▼

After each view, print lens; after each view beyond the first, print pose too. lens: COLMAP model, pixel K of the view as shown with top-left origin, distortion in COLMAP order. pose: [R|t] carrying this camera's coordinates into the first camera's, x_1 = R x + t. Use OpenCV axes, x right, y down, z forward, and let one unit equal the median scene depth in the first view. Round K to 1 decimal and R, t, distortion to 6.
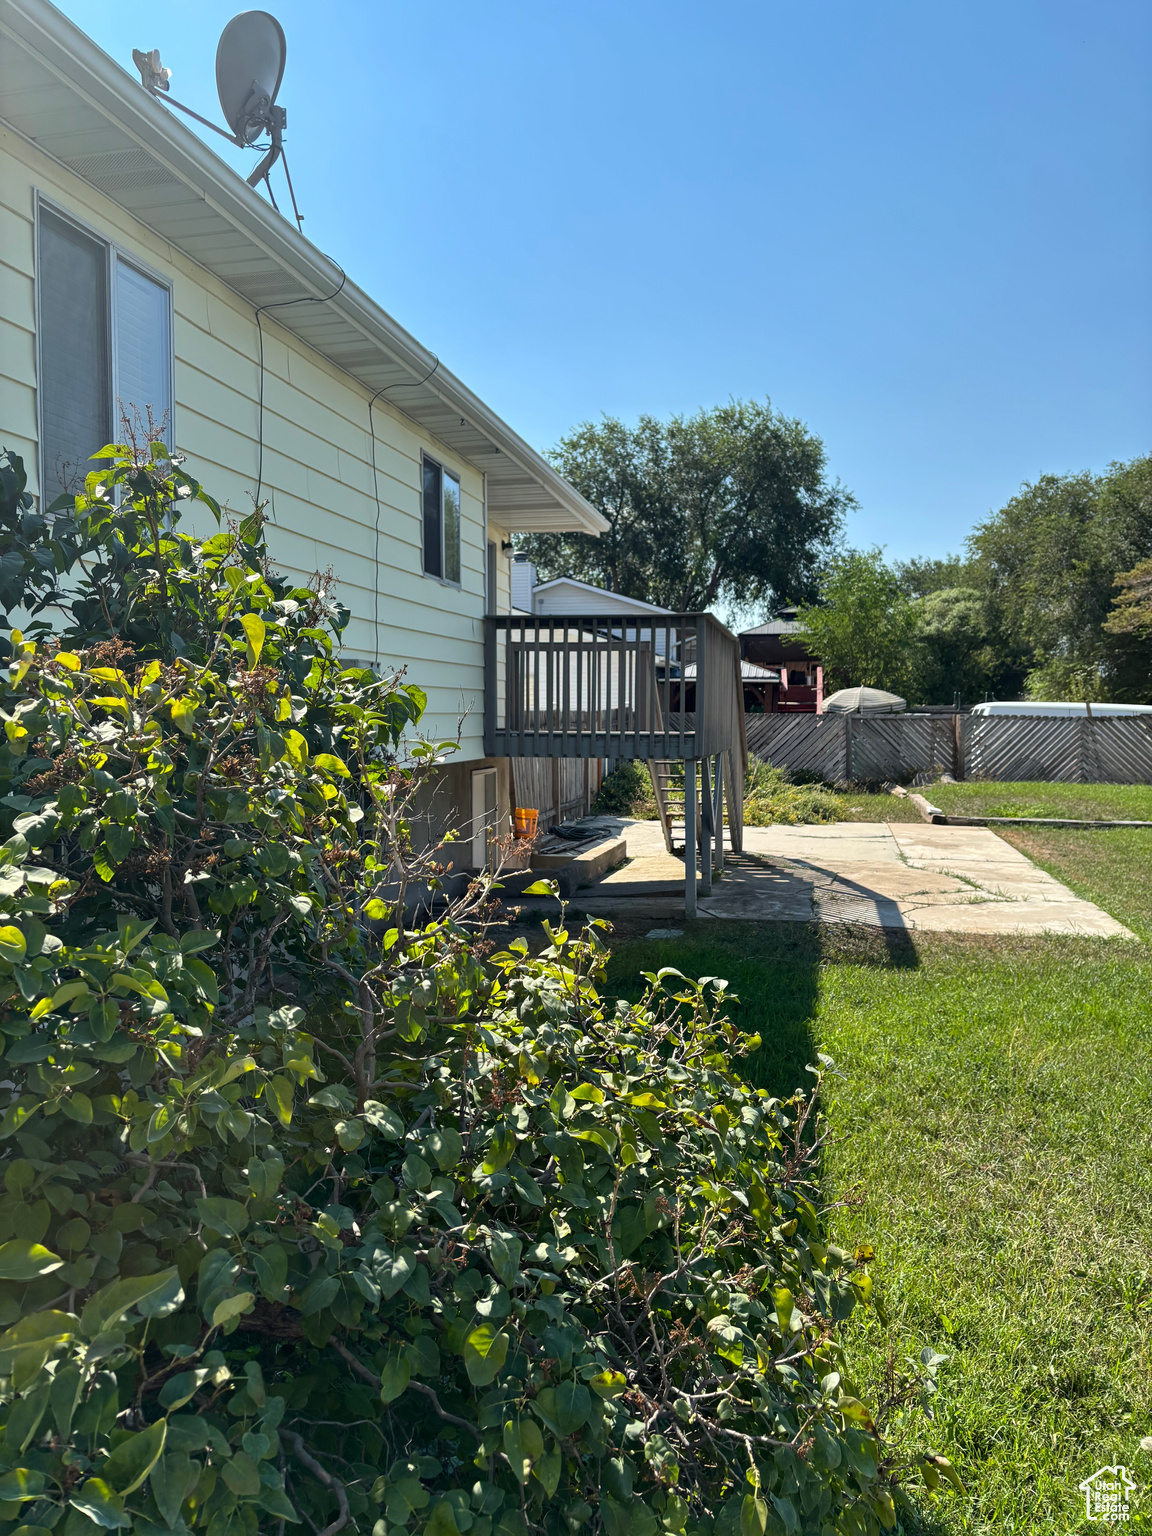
lens RADIAL K [[1154.6, 0, 576.2], [0, 1154.6, 767.0], [0, 0, 1]] dist [0.063374, -0.065729]
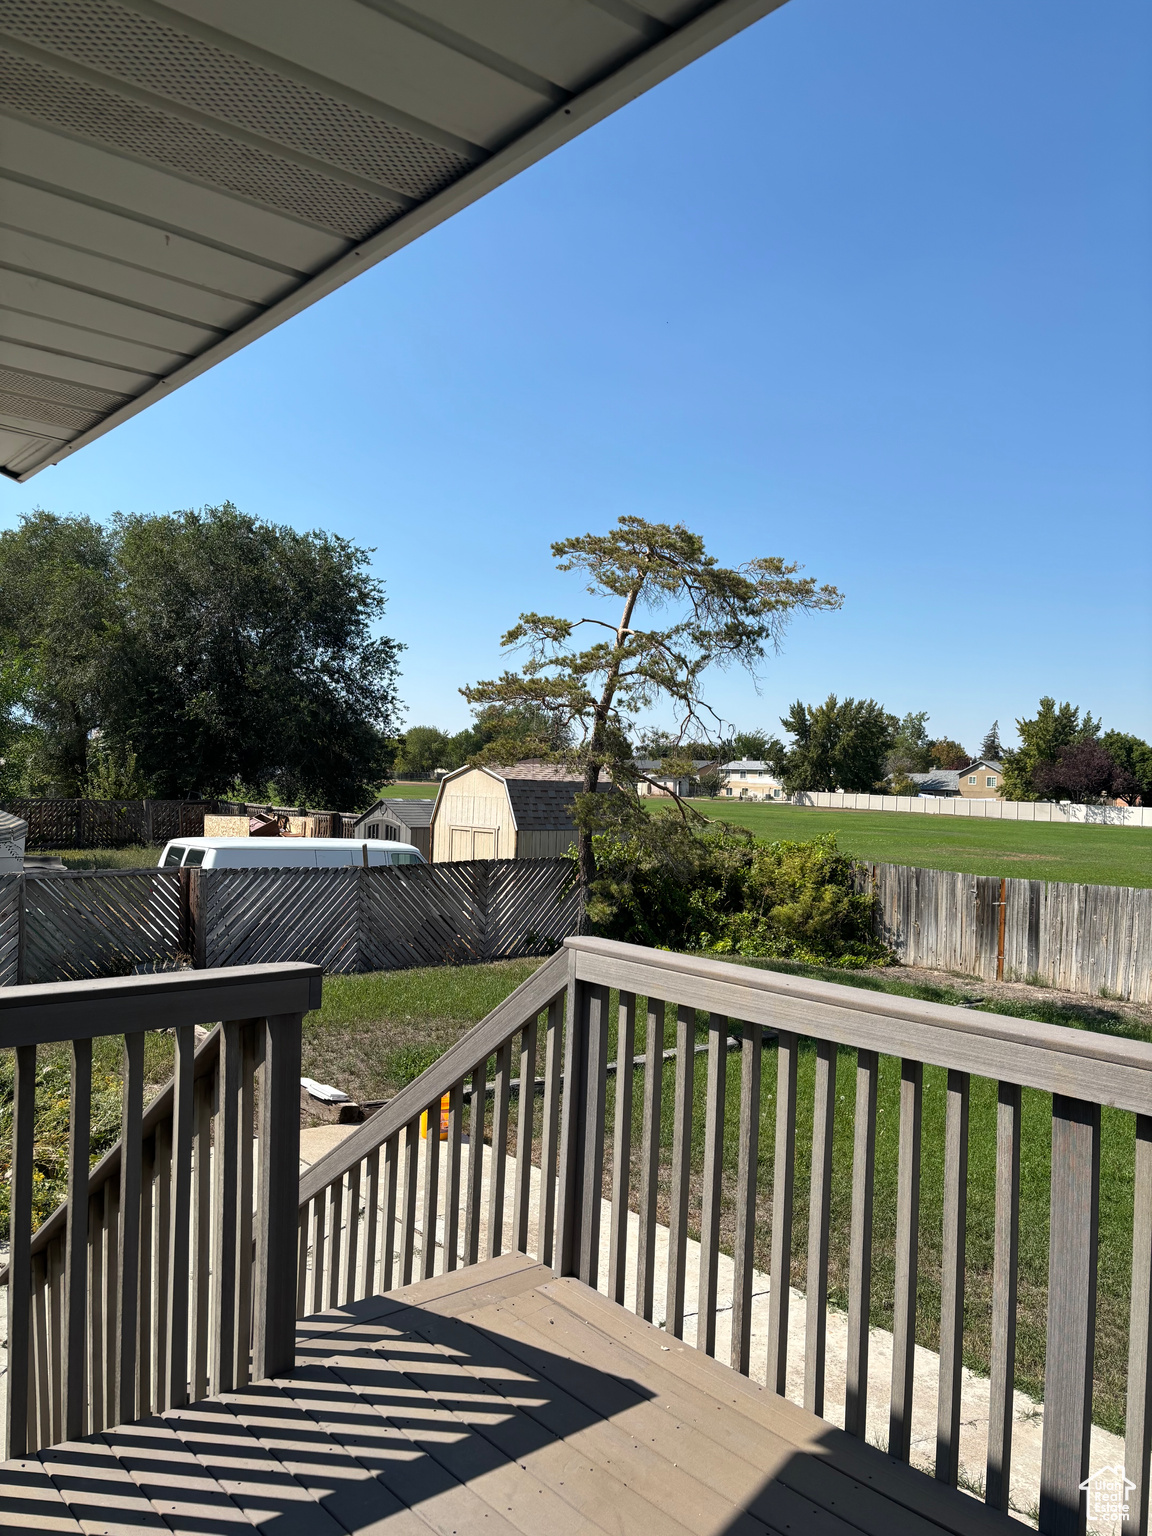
lens RADIAL K [[1154.6, 0, 576.8], [0, 1154.6, 774.4], [0, 0, 1]] dist [0.063374, -0.065729]
pose [[0.609106, 0.006105, 0.793065, -0.066588], [0.016886, 0.999644, -0.020664, -0.084011], [-0.792909, 0.025978, 0.608786, 0.430894]]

▲

Task description
Rewrite the material above, replacing every "print" with "report" and changing nothing else. Leave the pictures out.

Exercise result
After each view, report lens; after each view beyond the first, report pose too. lens: COLMAP model, pixel K of the view as shown with top-left origin, distortion in COLMAP order. pose: [R|t] carrying this camera's coordinates into the first camera's, x_1 = R x + t. Use OpenCV axes, x right, y down, z forward, and let one unit equal the median scene depth in the first view. Round K to 1 decimal and R, t, distortion to 6.
lens RADIAL K [[1154.6, 0, 576.2], [0, 1154.6, 767.0], [0, 0, 1]] dist [0.063374, -0.065729]
lens RADIAL K [[1154.6, 0, 576.8], [0, 1154.6, 774.4], [0, 0, 1]] dist [0.063374, -0.065729]
pose [[0.609106, 0.006105, 0.793065, -0.066588], [0.016886, 0.999644, -0.020664, -0.084011], [-0.792909, 0.025978, 0.608786, 0.430894]]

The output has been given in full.